Les résultats recueillis ici ont été considérés comme représentatifs, non par déduction statistique mais par hypothèse.

Enfin, la recherche qualitative a tendance à généraliser et semble sous-tendue à l'idée qui voudrait qu'en étudiant, de manière approfondie le fonctionnement de telle action, on pourrait généraliser à d'autres actions similaires. Dans le contexte de cette recherche, il ne s’est agi en aucun cas de prouver des hypothèses, mais seulement de se référer à des contextes bien circonscrits et de les étudier en profondeur. Cette méthode ne vise donc pas la généralisation des résultats ; elle repose sur le présupposé suivant lequel la connaissance approfondie d'un phénomène peutaider à en comprendre d'autres.

En substance, cette approche qualitative a obligé à privilégier les logiques individuelles adoptées par les interviewés. Elle a eu le mérite, grâce aux entretiens semi directif réalisés, d’éclairer les dimensions sociales et subjectives de l’enquêté. Sa dimension subjective m’a renseignée sur ses craintes, ses attentes, ses envies ou ses angoisses par rapport à l’écrit, sur le sens qu’il attribuait à son expérience de l’atelier d’écriture. Sa dimension sociale m’a apporté des informations sur sa vie sociale, les relations aux autres qu’il entretenait à travers son rapport à l’écrit.

En définitive, la méthode qualitative était de circonstance dans cette recherche et l'approche personnalisée semblait la plus adaptée pour appréhender les subtilités de la réalité et spécifier les particularités qui ont été ici privilégiées. Une approche centrée sur le sujet était donc indispensable pour comprendre la parole ordinaire et produire méthodiquement du sens à partir de la parole de l’enquêté.

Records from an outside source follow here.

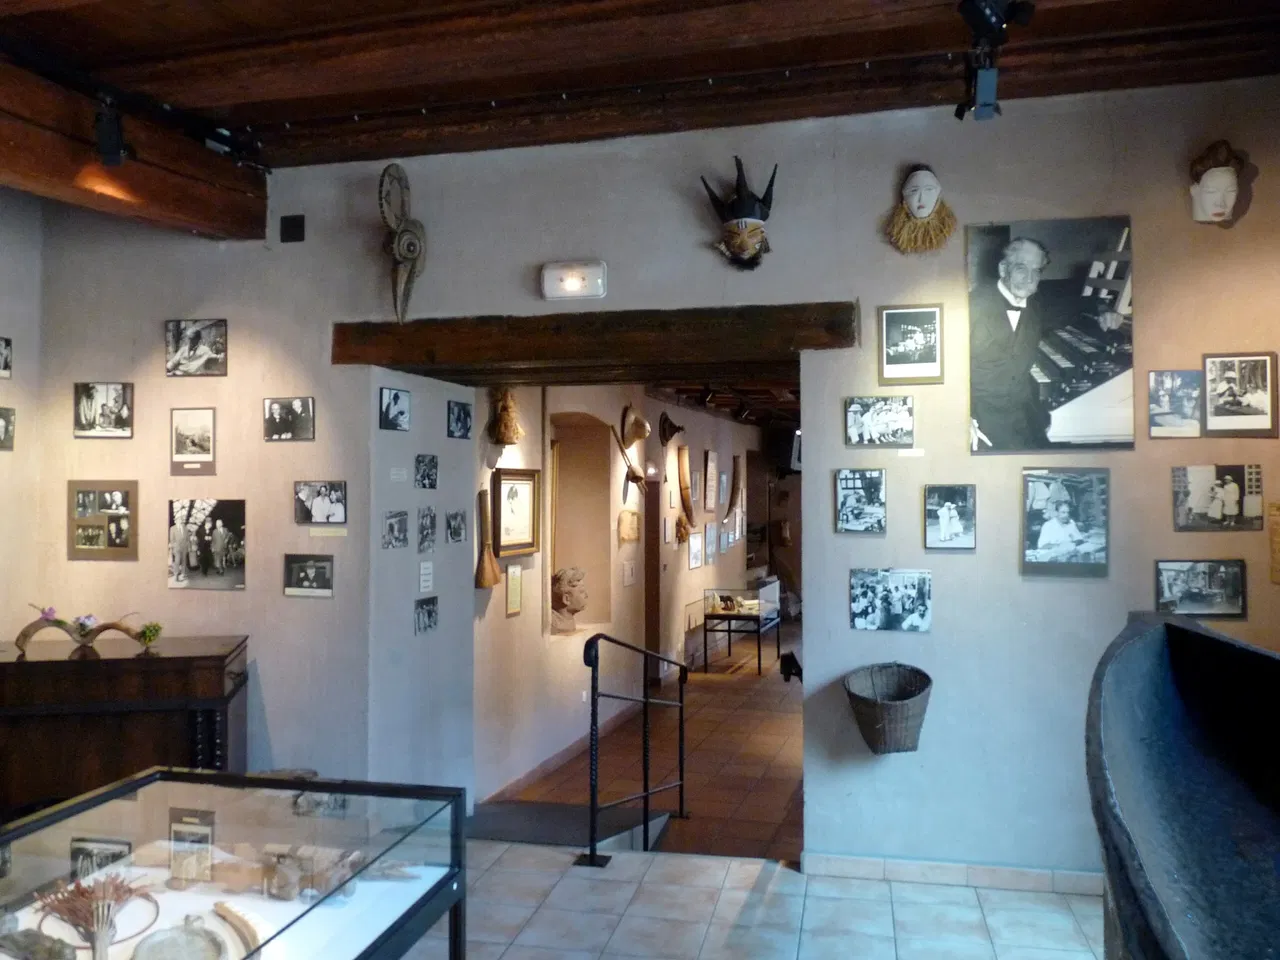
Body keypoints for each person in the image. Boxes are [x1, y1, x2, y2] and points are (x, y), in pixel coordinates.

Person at [969, 238, 1053, 451]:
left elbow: (1072, 307)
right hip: (980, 420)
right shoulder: (970, 305)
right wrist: (961, 418)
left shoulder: (1038, 306)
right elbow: (945, 368)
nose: (1029, 279)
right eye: (1021, 268)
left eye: (1036, 271)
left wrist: (1102, 309)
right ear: (1003, 268)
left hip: (1025, 417)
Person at [169, 518, 188, 583]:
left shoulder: (185, 528)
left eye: (180, 520)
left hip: (184, 547)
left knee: (184, 561)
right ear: (176, 521)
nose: (180, 521)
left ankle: (183, 574)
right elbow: (172, 539)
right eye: (178, 520)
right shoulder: (172, 528)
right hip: (177, 548)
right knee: (177, 561)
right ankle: (176, 575)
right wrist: (175, 546)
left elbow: (187, 538)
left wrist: (187, 545)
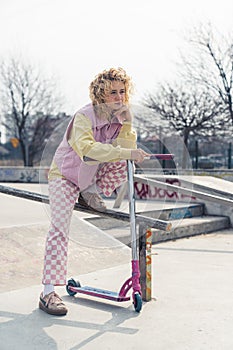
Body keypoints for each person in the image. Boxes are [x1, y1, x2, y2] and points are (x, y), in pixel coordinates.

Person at [39, 67, 149, 315]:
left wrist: (129, 124)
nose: (119, 98)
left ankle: (90, 192)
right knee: (59, 227)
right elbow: (88, 151)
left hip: (89, 178)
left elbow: (125, 152)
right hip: (65, 177)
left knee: (125, 163)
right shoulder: (84, 116)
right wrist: (125, 151)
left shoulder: (119, 118)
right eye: (113, 93)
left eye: (122, 92)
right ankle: (47, 293)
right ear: (100, 95)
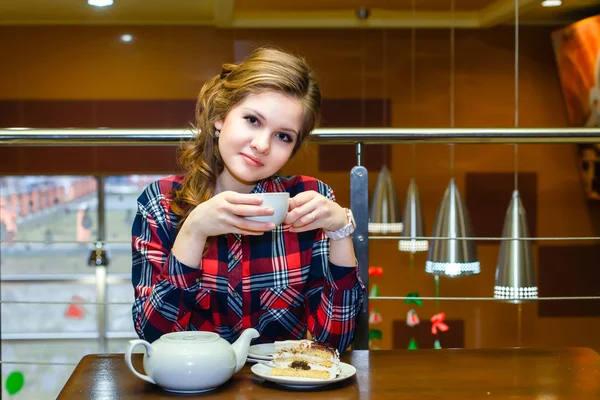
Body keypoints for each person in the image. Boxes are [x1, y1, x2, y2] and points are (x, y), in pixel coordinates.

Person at [131, 47, 365, 353]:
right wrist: (193, 231)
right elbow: (153, 336)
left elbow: (335, 341)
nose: (262, 145)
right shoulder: (161, 202)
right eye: (252, 120)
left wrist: (340, 231)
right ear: (219, 118)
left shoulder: (309, 202)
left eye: (284, 136)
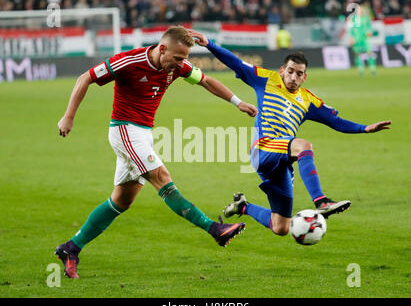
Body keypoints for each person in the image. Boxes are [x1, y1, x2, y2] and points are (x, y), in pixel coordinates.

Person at [55, 26, 258, 279]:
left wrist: (238, 103)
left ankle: (70, 248)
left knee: (121, 201)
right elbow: (85, 78)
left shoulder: (177, 66)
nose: (181, 64)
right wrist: (68, 117)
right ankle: (215, 228)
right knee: (162, 178)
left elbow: (206, 81)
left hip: (144, 134)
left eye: (184, 59)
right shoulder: (129, 61)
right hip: (125, 130)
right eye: (177, 58)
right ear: (162, 49)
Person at [189, 29, 391, 236]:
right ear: (282, 70)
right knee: (303, 145)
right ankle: (321, 201)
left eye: (299, 74)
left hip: (282, 162)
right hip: (264, 148)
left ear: (305, 77)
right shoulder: (266, 79)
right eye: (291, 71)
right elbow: (235, 62)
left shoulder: (309, 100)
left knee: (281, 227)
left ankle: (242, 207)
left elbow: (336, 122)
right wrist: (209, 44)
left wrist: (364, 129)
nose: (294, 77)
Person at [349, 2, 377, 75]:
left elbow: (369, 27)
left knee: (369, 53)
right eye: (359, 10)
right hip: (357, 38)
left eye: (361, 10)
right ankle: (360, 70)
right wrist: (352, 38)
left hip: (365, 38)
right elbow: (352, 29)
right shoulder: (354, 18)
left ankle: (373, 69)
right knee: (357, 54)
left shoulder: (366, 18)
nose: (360, 11)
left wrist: (370, 32)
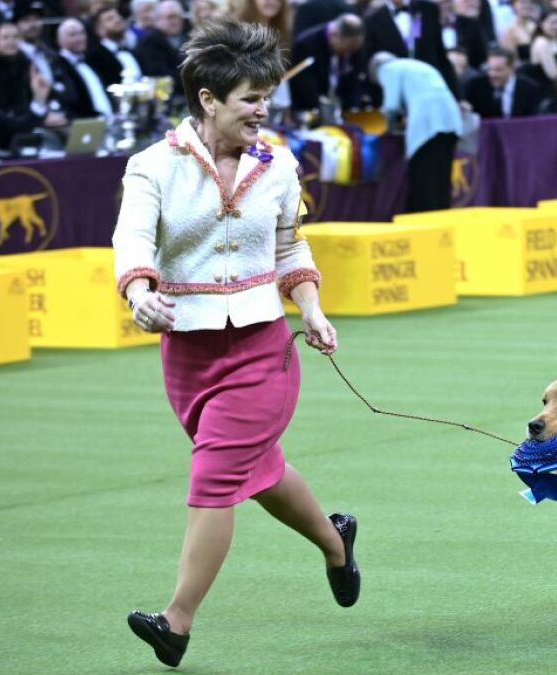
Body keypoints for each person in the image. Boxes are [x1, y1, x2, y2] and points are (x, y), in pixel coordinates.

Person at [114, 18, 359, 669]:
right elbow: (132, 240)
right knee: (259, 472)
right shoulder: (151, 166)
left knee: (215, 477)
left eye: (267, 97)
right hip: (186, 355)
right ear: (208, 100)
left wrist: (310, 306)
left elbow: (290, 244)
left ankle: (177, 620)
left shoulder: (278, 163)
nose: (263, 110)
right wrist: (139, 294)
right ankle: (336, 542)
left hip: (262, 350)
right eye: (251, 98)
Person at [369, 52, 462, 212]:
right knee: (441, 173)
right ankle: (441, 214)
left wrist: (389, 129)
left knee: (424, 172)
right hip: (450, 118)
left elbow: (391, 106)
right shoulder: (418, 65)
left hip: (427, 122)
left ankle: (423, 216)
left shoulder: (388, 69)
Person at [464, 46, 542, 118]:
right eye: (490, 69)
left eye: (498, 70)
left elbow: (533, 120)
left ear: (511, 68)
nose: (492, 74)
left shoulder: (529, 88)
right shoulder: (476, 86)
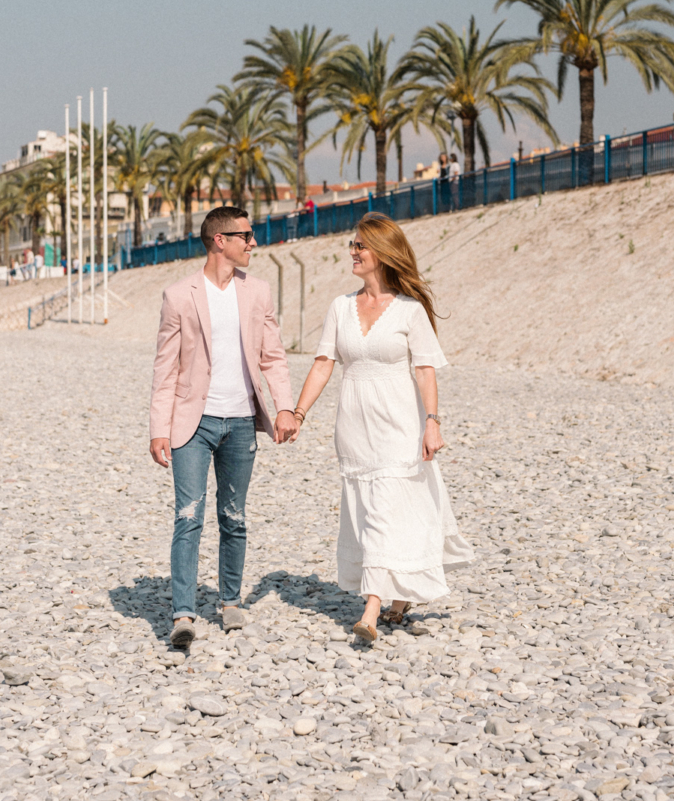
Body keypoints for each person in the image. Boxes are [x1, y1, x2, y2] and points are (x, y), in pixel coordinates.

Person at [289, 211, 472, 642]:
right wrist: (297, 414)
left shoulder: (410, 311)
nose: (352, 252)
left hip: (399, 422)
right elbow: (322, 364)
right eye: (352, 244)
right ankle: (398, 595)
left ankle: (370, 609)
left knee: (386, 507)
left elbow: (426, 370)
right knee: (369, 508)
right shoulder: (340, 306)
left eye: (360, 245)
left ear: (383, 254)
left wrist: (432, 423)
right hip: (354, 424)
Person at [149, 205, 297, 644]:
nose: (254, 243)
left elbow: (273, 356)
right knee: (188, 517)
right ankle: (183, 614)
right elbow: (166, 369)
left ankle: (230, 602)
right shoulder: (179, 295)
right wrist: (159, 427)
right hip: (192, 424)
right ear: (220, 240)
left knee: (234, 517)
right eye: (246, 236)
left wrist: (284, 407)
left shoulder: (259, 292)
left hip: (241, 421)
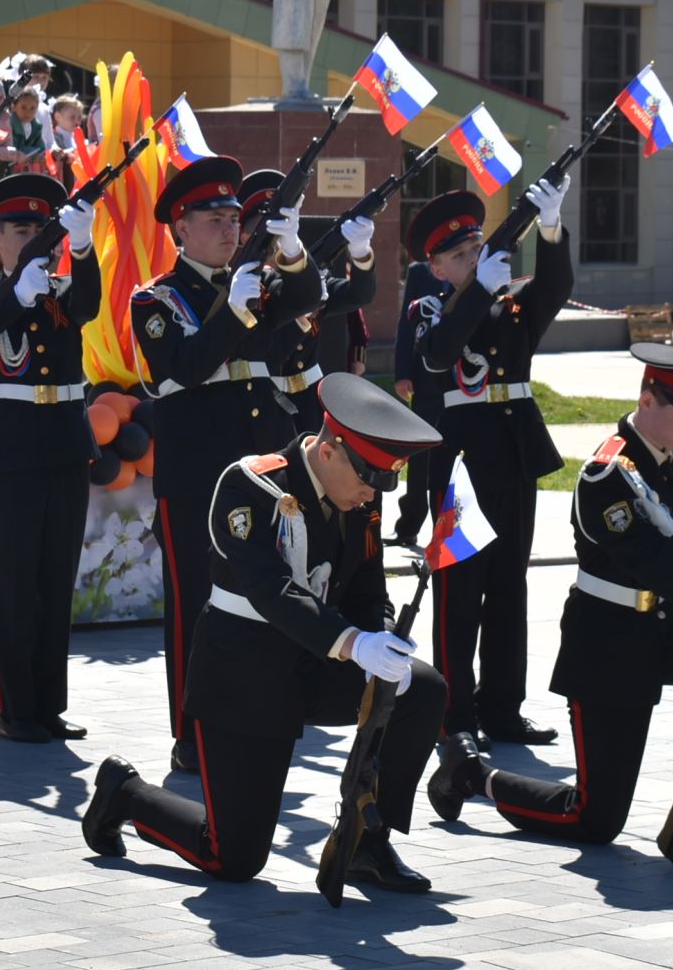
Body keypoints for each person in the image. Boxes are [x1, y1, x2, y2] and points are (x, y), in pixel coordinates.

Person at [426, 344, 673, 860]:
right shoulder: (607, 475)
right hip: (610, 644)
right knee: (595, 819)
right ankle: (473, 776)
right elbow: (652, 562)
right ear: (648, 400)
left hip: (668, 631)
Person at [81, 373, 445, 891]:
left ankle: (368, 841)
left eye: (382, 482)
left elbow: (366, 587)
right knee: (233, 857)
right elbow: (270, 588)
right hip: (244, 674)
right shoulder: (251, 484)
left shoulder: (358, 498)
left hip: (314, 664)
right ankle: (126, 793)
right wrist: (355, 644)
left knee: (421, 689)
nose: (372, 492)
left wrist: (382, 638)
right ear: (328, 451)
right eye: (369, 476)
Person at [131, 156, 322, 770]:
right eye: (212, 218)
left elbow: (307, 298)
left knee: (269, 590)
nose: (228, 228)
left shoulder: (255, 283)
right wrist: (233, 312)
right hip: (198, 475)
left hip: (263, 465)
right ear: (180, 228)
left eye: (234, 217)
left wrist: (291, 250)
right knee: (197, 606)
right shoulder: (155, 299)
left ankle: (259, 716)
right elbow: (184, 368)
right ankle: (192, 735)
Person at [410, 178, 573, 747]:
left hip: (514, 452)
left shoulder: (510, 301)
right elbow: (437, 353)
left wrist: (550, 228)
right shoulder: (428, 309)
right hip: (462, 466)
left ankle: (503, 707)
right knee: (459, 594)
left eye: (478, 248)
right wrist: (477, 290)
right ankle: (453, 714)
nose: (474, 258)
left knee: (510, 587)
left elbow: (555, 288)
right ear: (436, 269)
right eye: (459, 255)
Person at [0, 175, 99, 743]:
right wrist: (14, 296)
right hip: (14, 442)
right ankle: (15, 707)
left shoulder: (63, 288)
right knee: (14, 579)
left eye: (43, 226)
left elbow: (89, 302)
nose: (35, 235)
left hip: (64, 436)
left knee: (55, 576)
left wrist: (81, 250)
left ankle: (48, 703)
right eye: (21, 227)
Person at [235, 169, 377, 433]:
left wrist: (360, 253)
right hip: (266, 400)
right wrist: (301, 316)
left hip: (312, 398)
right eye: (264, 228)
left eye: (284, 225)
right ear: (245, 236)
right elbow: (265, 356)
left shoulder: (312, 278)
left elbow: (360, 295)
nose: (275, 237)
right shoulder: (241, 288)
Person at [391, 258, 446, 548]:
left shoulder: (479, 269)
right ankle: (409, 525)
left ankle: (450, 527)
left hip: (463, 383)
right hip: (425, 381)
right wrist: (402, 373)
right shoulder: (419, 272)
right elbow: (406, 324)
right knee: (420, 454)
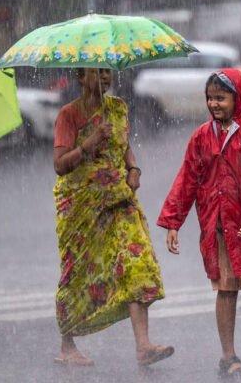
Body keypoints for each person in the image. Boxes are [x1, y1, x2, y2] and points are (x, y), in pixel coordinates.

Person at [157, 69, 241, 378]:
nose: (214, 104)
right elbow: (187, 180)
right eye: (210, 98)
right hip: (220, 228)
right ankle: (228, 356)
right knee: (227, 289)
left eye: (221, 97)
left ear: (237, 98)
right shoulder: (202, 136)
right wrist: (173, 222)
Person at [52, 67, 173, 367]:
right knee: (78, 273)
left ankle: (143, 346)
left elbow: (125, 148)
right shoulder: (69, 115)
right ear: (80, 77)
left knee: (136, 262)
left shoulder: (118, 108)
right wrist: (89, 142)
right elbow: (60, 164)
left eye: (108, 71)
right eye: (97, 72)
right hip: (83, 206)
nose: (105, 77)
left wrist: (134, 169)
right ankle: (67, 345)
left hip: (119, 199)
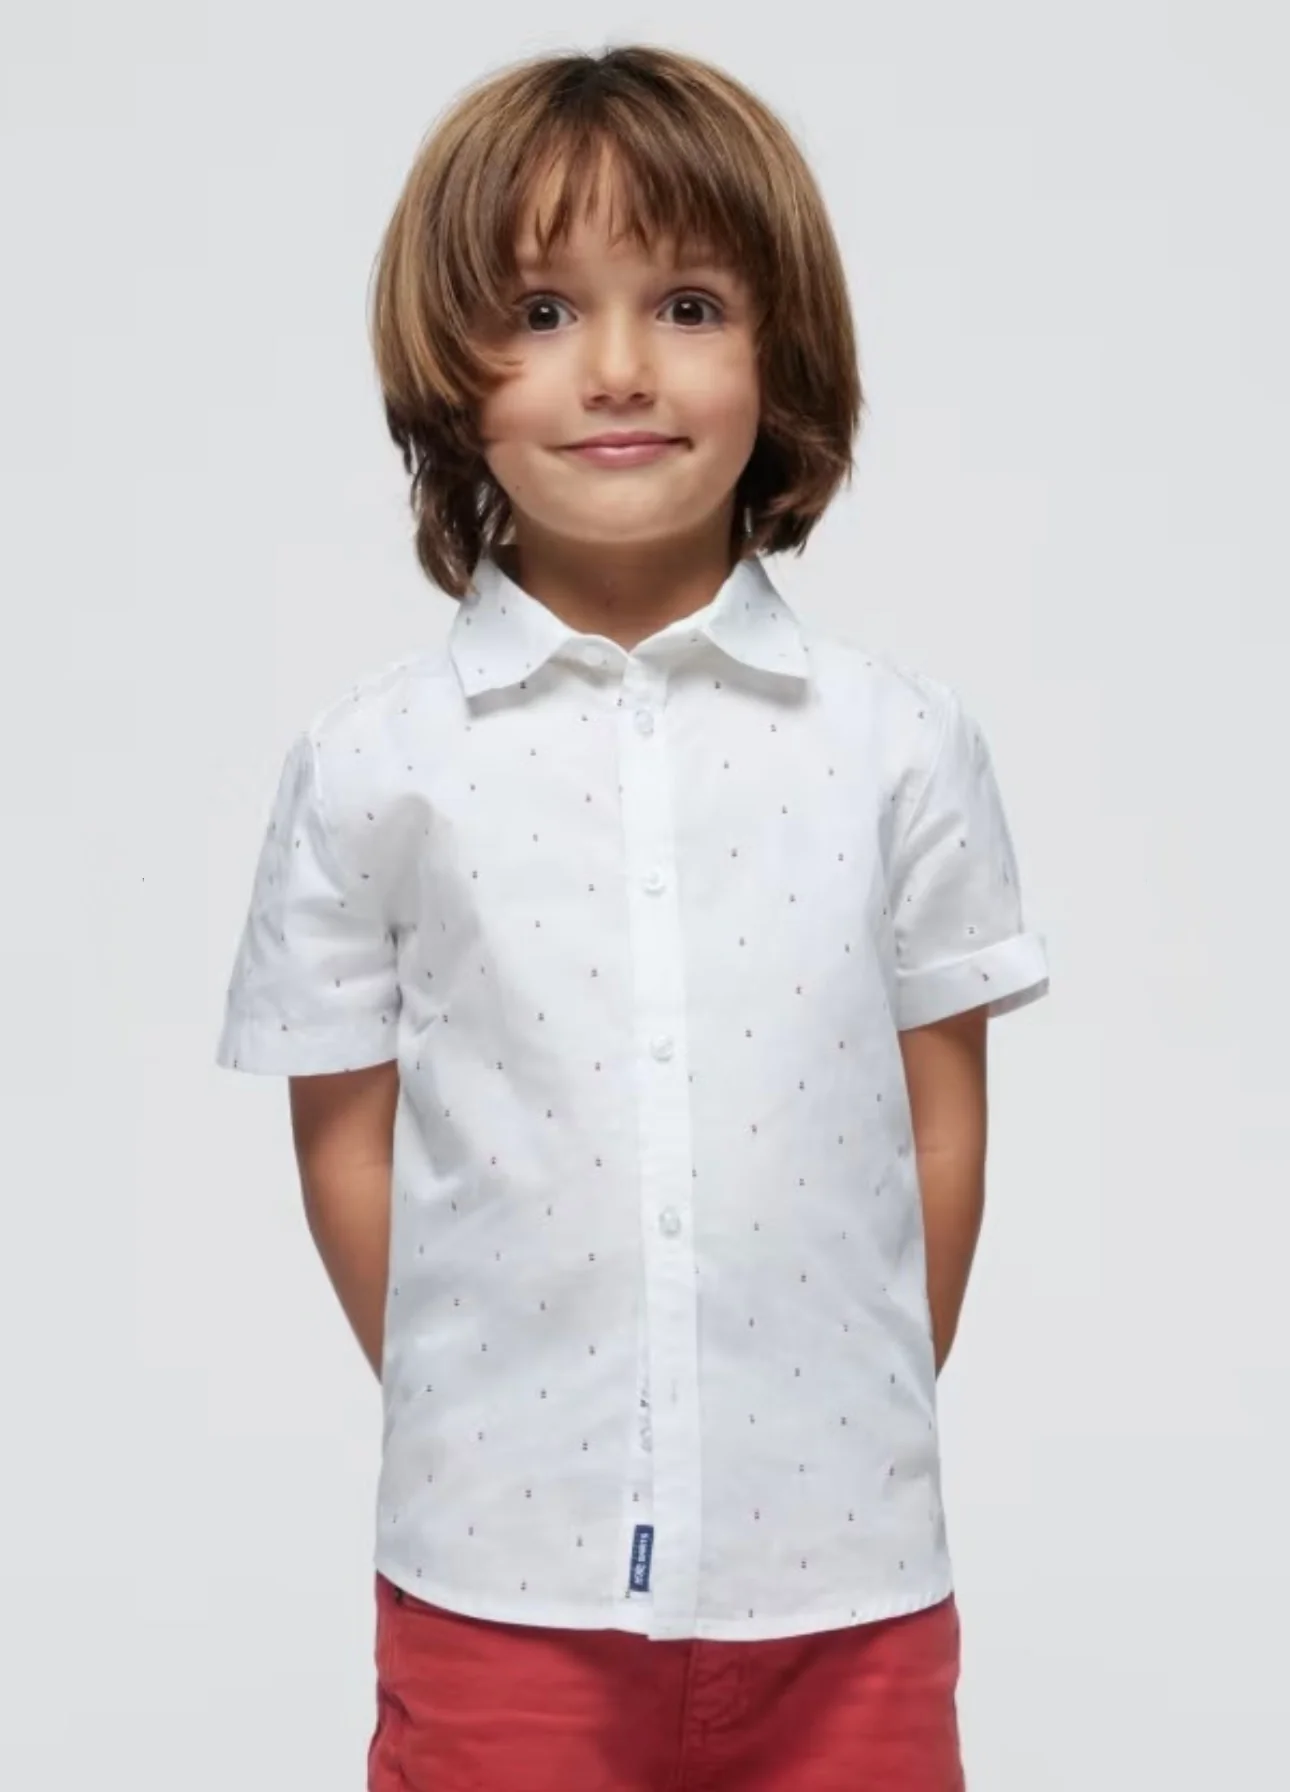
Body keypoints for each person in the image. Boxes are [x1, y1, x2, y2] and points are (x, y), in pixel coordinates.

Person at [215, 42, 1050, 1792]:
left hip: (845, 1586)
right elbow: (346, 1139)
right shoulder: (374, 762)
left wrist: (836, 1414)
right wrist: (485, 1410)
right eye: (538, 312)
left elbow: (939, 1122)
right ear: (446, 375)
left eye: (685, 305)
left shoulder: (898, 744)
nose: (614, 368)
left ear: (780, 357)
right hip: (496, 1585)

Ma posture de chercheuse débutante dans ce travail a été une posture d' « analytique compréhensif ». Pour avoir accès à ce sens, il me fallait procéder au recueil et au traitement compréhensif des paroles des personnes qui ont fait l’objet d’entretiens. Je voulais, grâce à la valeur heuristique de l’entretien, mettre en évidence des représentations, des attitudes et des pratiques sociales liées à l’écrit. Ma démarche s’est voulue inductive, puisque je recueillais la parole des personnes interrogées en vue de produire des connaissances.

Sous cet angle, il me fallait avoir accès aux expériences des interviewés, et ce le plus précisément possible. A ce titre la question qui s’est alors imposée à moi fut : comment accéder à ces vécus ? Le recours à l'entretien sous forme de récits de vie comme technique d’investigation me paraissait approprié car il fait toute la place à la parole des personnes interrogées, et prend en compte la singularité de leurs parcours.

De plus cette technique du récit de vie est pertinente au regard de ce travail de recherche puisqu'elle repose sur le postulat que l’histoire d’une personne possède une réalité préexistante à la manière dont elle est racontée et est indépendante de celle-ci.